Problem description :: Read the records beneath this task and copy every line that contains the string "pixels".

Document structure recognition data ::
-------------------------

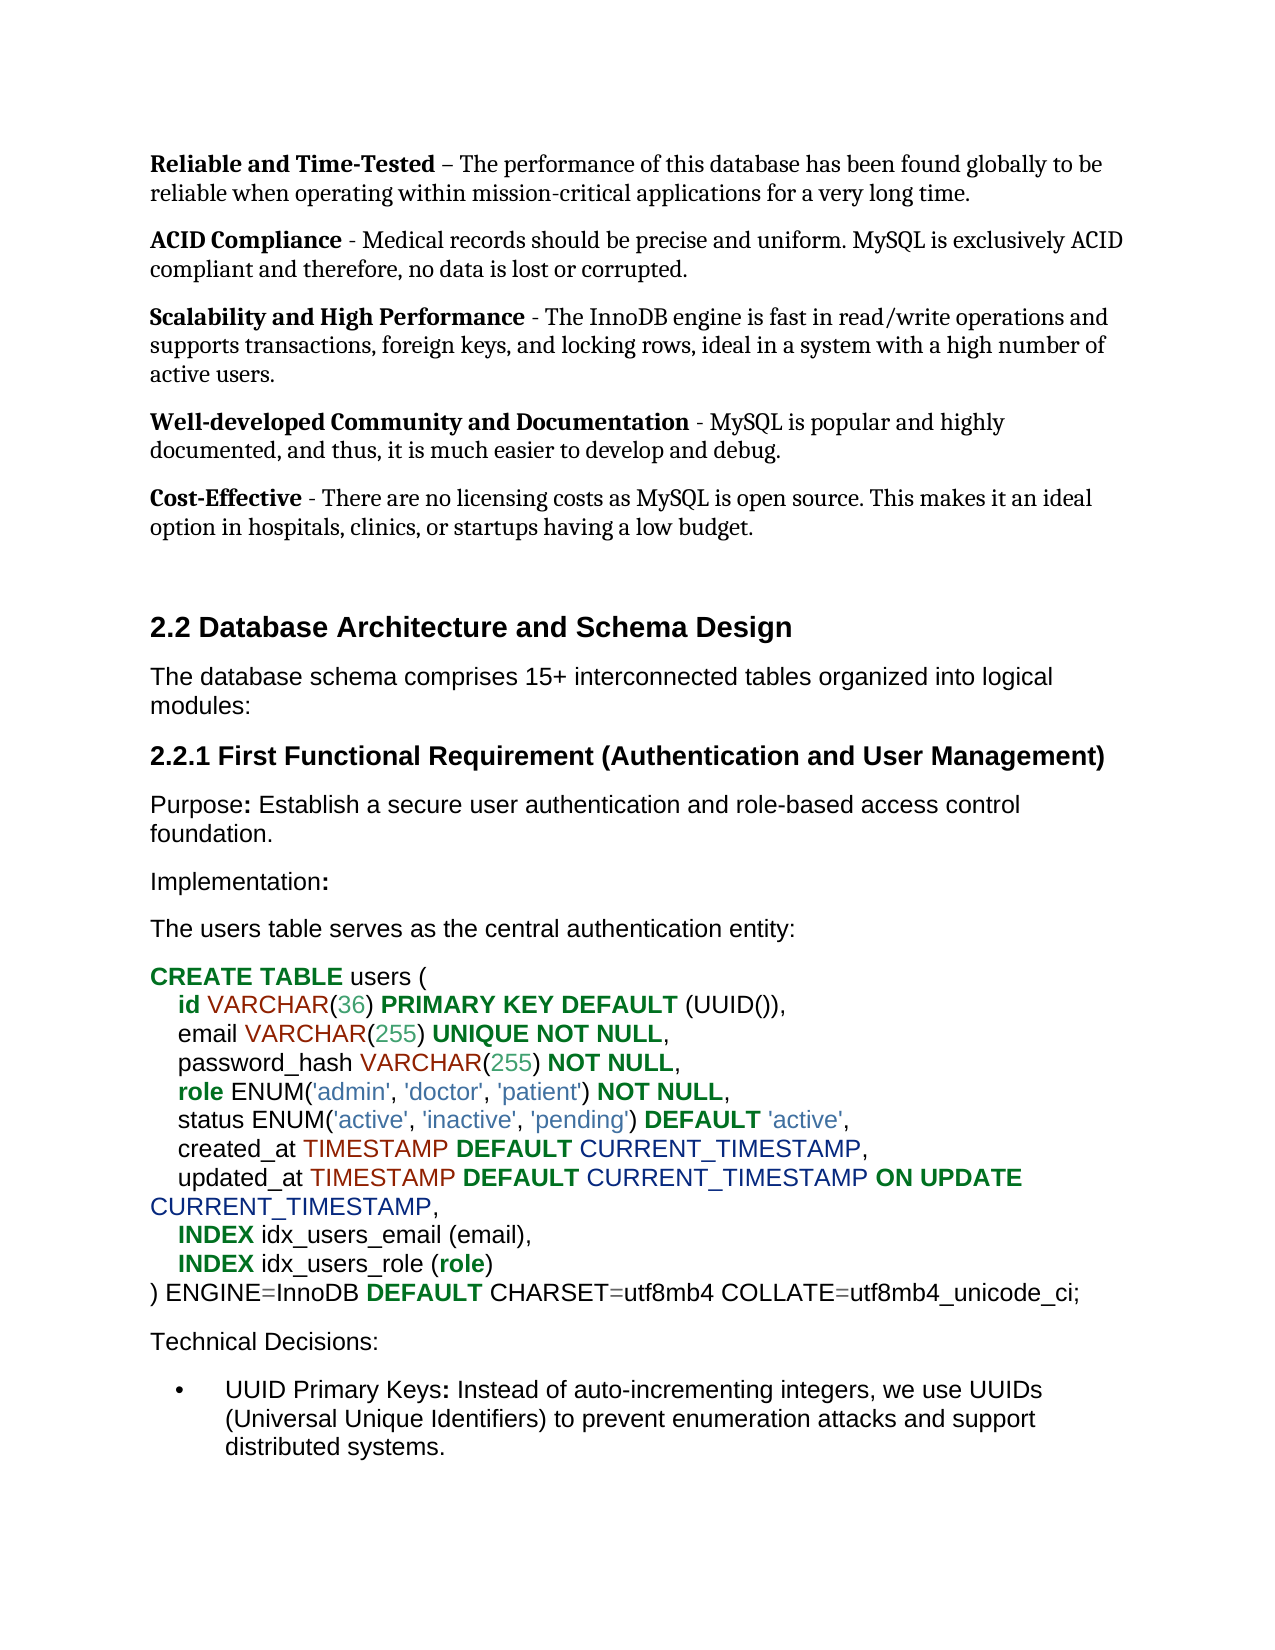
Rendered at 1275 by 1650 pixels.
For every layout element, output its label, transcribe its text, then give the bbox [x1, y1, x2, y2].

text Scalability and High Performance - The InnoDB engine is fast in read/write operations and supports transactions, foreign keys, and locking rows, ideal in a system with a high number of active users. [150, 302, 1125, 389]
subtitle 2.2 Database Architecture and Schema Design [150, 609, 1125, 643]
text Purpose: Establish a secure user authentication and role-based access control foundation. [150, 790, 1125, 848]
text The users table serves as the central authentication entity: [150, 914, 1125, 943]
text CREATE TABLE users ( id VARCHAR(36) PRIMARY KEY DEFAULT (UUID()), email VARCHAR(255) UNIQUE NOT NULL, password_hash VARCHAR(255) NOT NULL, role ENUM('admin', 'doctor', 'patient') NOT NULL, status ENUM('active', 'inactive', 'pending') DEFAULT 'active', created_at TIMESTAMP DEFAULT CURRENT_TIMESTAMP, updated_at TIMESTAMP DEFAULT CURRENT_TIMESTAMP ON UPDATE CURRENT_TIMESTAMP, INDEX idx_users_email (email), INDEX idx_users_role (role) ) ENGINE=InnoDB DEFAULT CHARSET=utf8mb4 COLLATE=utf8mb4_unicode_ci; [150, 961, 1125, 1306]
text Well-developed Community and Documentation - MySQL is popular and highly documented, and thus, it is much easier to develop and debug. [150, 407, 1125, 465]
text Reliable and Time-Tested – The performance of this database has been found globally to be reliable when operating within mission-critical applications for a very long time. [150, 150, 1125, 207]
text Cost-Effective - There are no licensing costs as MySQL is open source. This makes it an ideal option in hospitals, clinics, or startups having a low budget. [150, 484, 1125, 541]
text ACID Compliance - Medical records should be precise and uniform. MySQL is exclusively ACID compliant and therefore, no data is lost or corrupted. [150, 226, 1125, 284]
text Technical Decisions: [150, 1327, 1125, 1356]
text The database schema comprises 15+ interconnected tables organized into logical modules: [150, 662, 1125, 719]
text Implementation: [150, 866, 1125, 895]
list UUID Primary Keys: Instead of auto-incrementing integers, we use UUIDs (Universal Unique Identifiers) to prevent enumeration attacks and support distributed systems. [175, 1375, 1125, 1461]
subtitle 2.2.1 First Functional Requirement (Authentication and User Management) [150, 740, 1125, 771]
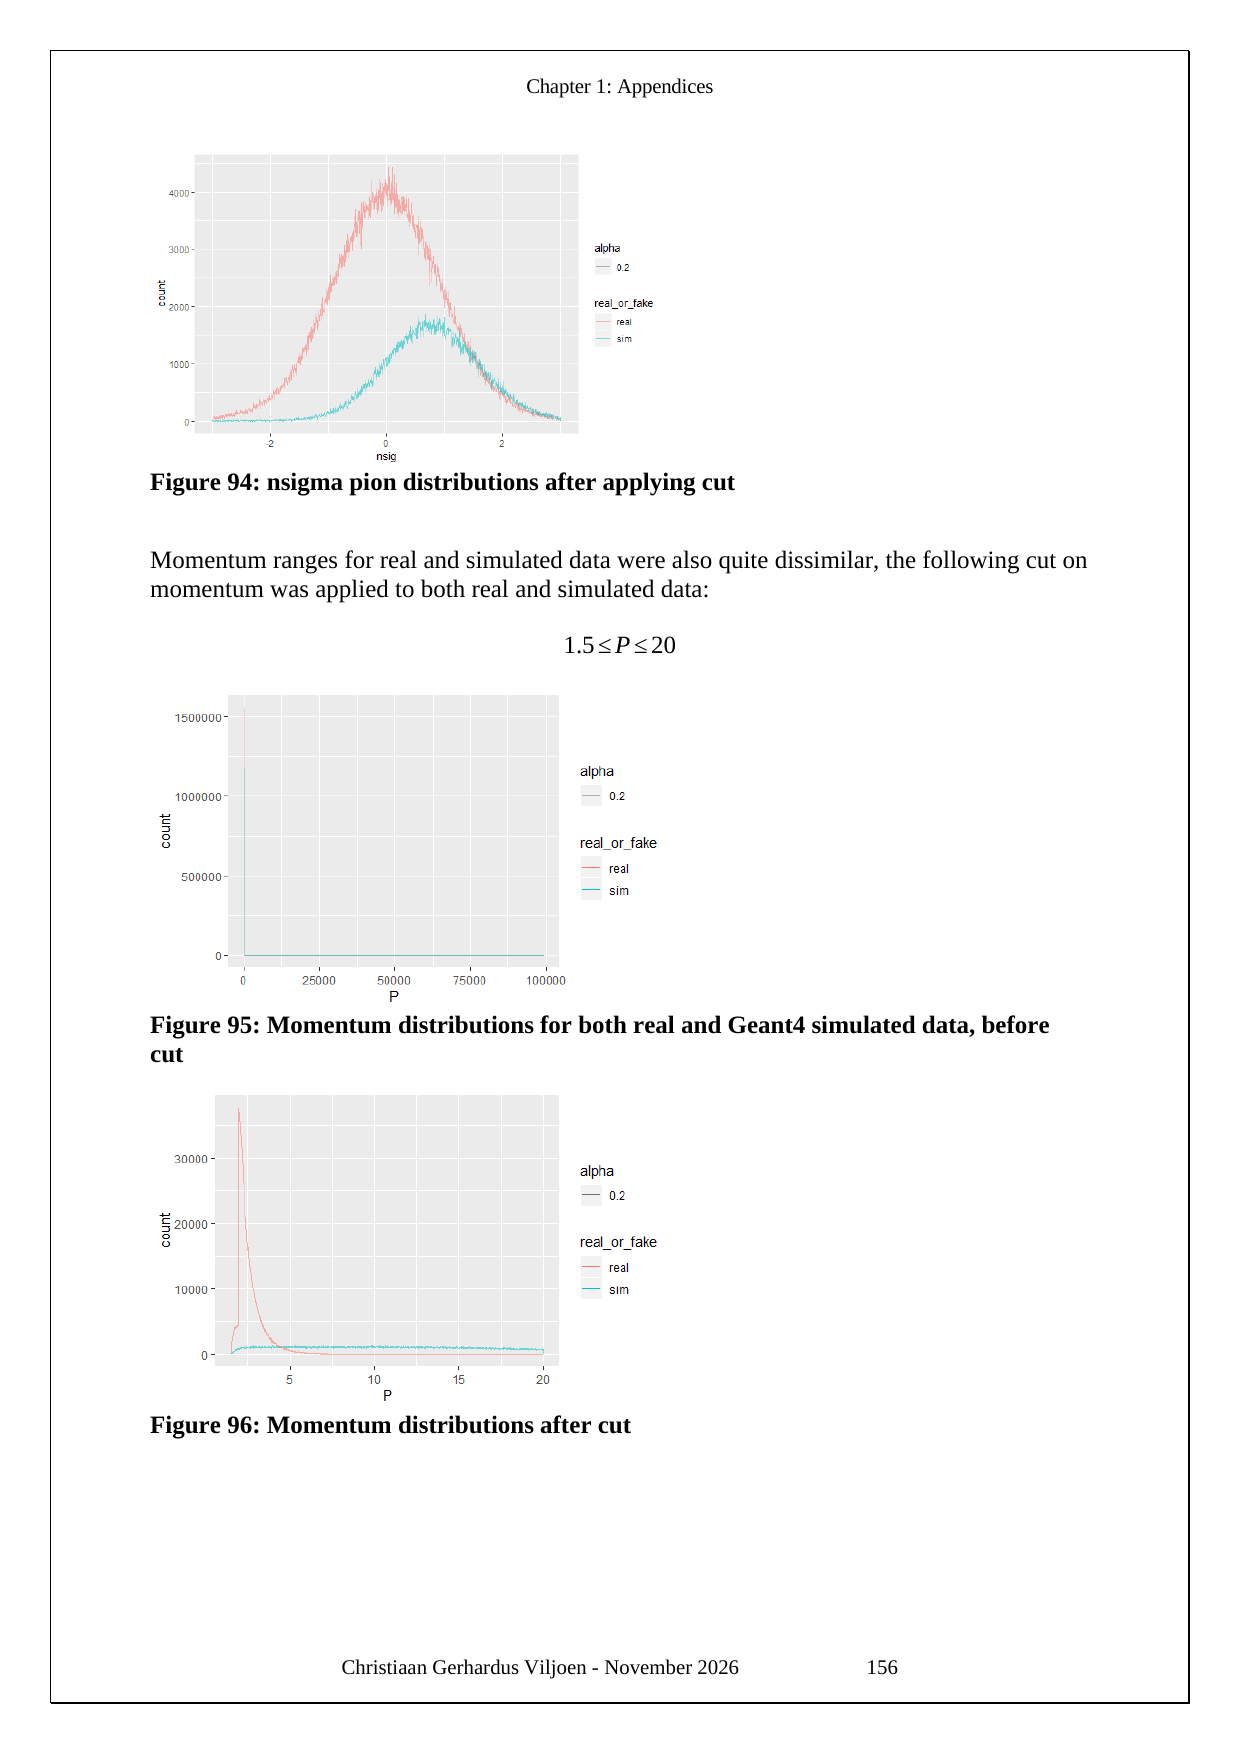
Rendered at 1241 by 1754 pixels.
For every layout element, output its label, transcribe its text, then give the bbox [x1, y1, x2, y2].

-------------------------

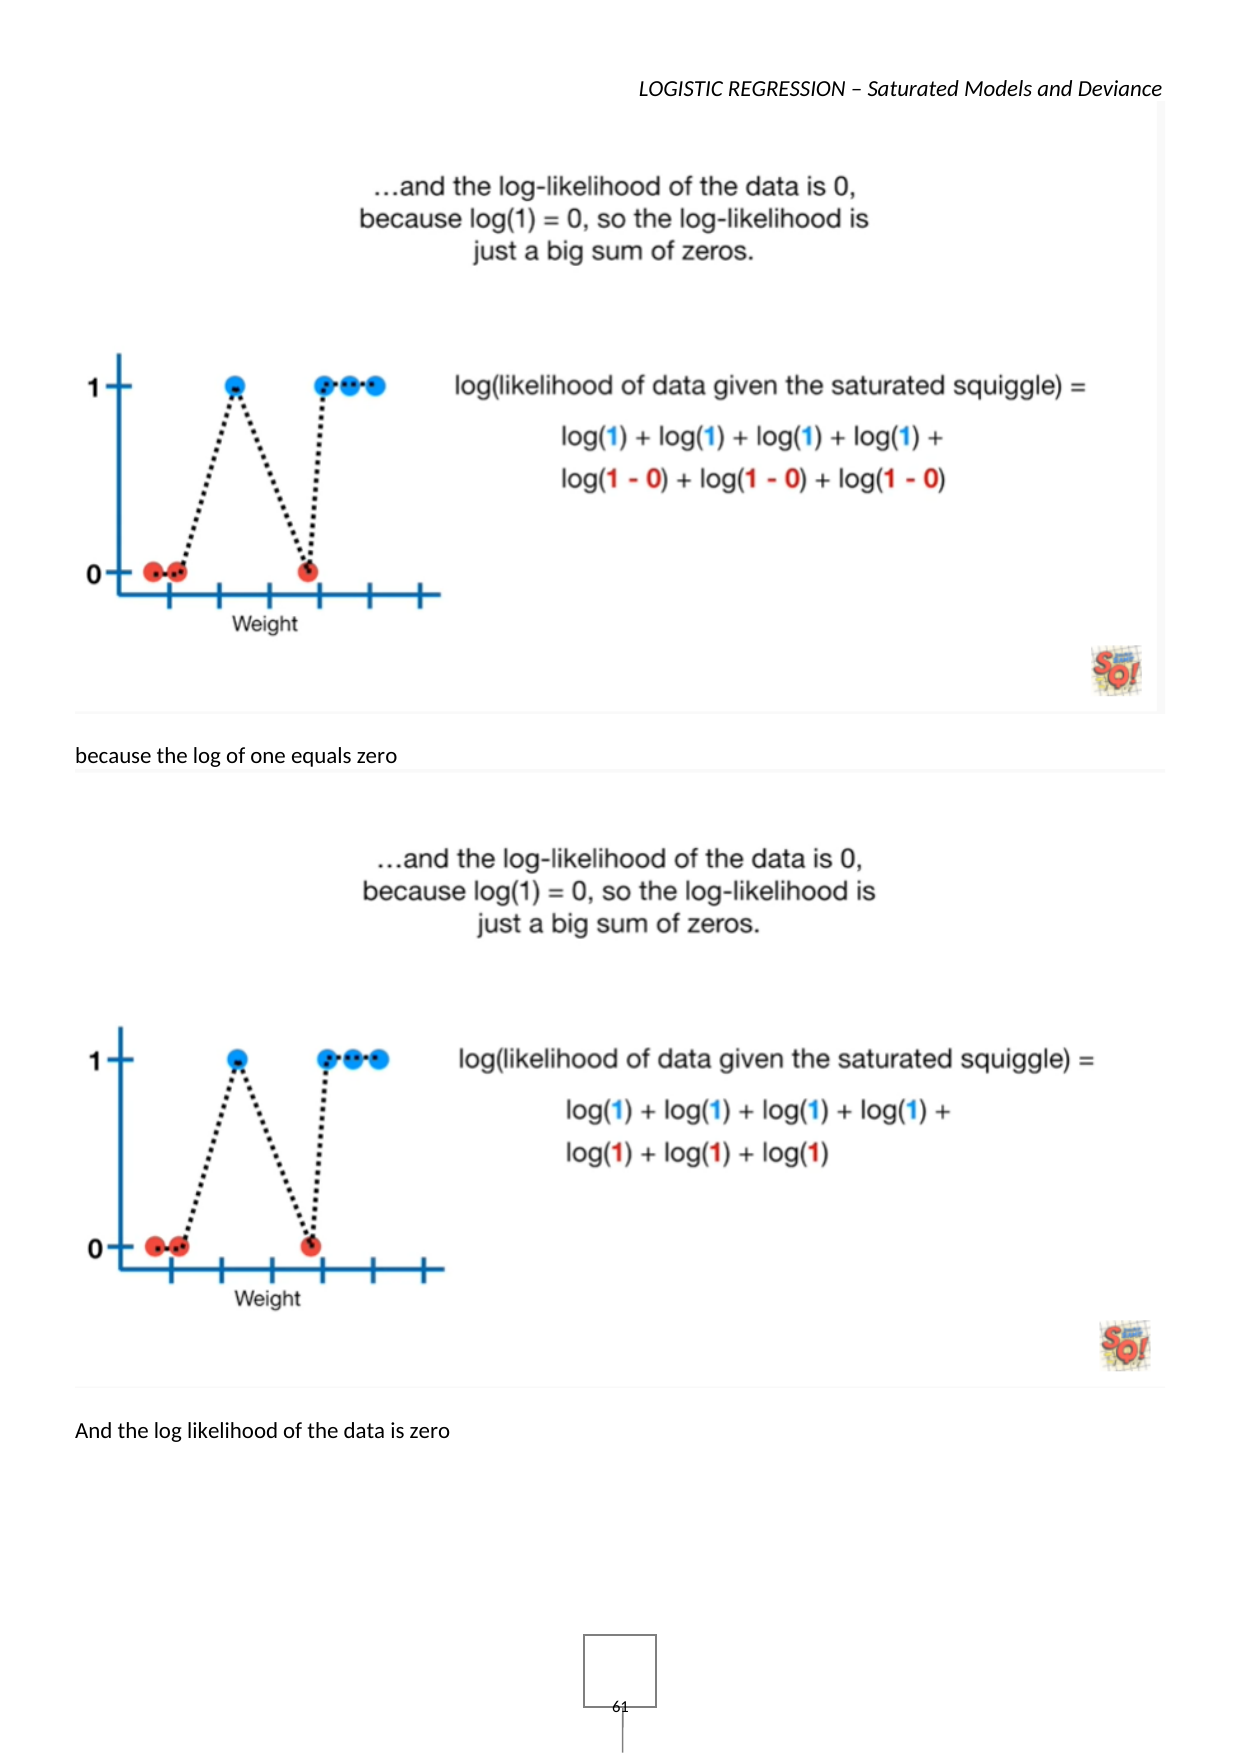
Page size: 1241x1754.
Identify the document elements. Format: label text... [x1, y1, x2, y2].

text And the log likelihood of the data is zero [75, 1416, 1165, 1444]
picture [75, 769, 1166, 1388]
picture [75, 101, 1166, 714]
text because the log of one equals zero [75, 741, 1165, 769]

-------------------------

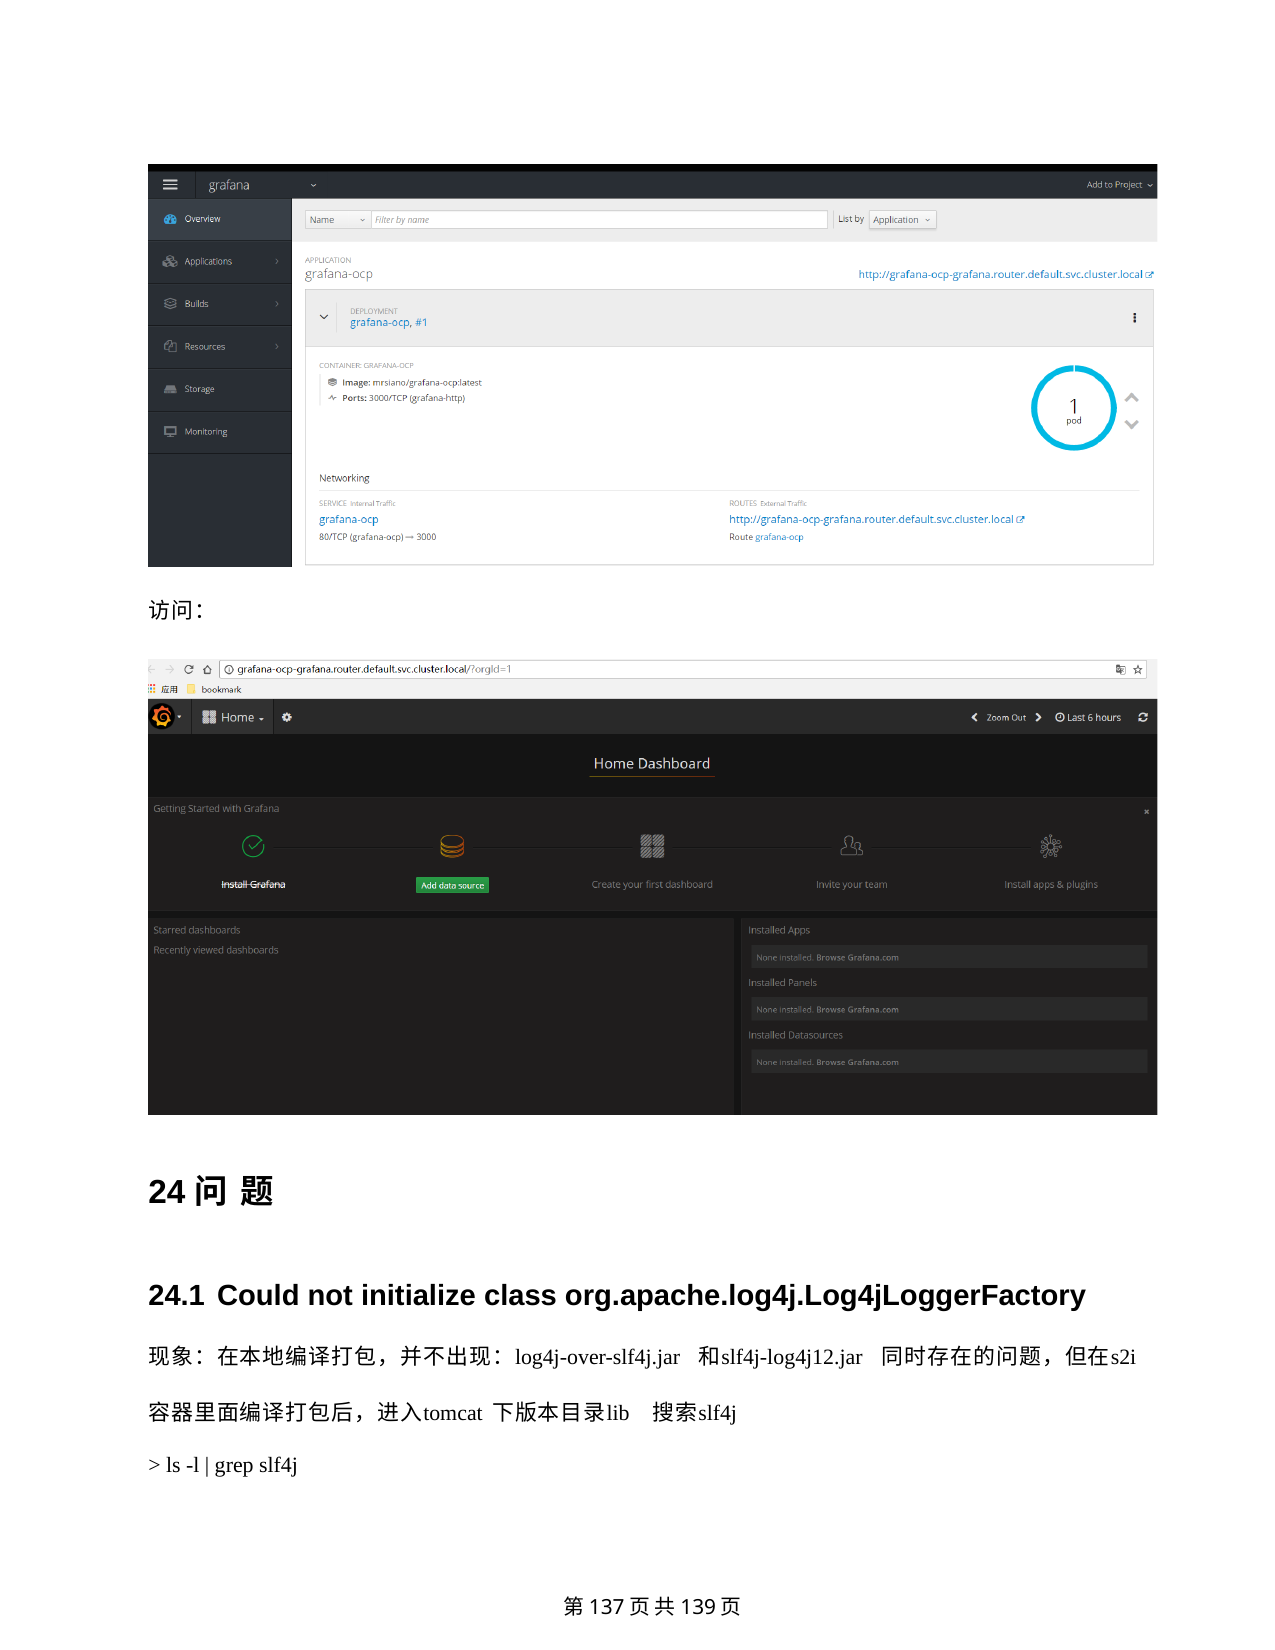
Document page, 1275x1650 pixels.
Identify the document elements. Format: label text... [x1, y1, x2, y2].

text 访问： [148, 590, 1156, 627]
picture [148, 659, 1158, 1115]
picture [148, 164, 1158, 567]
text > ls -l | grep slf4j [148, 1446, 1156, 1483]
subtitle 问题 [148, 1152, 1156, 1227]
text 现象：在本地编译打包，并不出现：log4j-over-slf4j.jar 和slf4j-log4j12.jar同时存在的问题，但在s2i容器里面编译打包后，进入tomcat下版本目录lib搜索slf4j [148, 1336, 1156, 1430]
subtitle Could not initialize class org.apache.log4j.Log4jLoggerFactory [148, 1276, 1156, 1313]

-------------------------

Response to this task ::
Rendered at 1275 by 1650 pixels.
Rendered at 1241 by 1754 pixels.
Document page, 1275x1650 pixels.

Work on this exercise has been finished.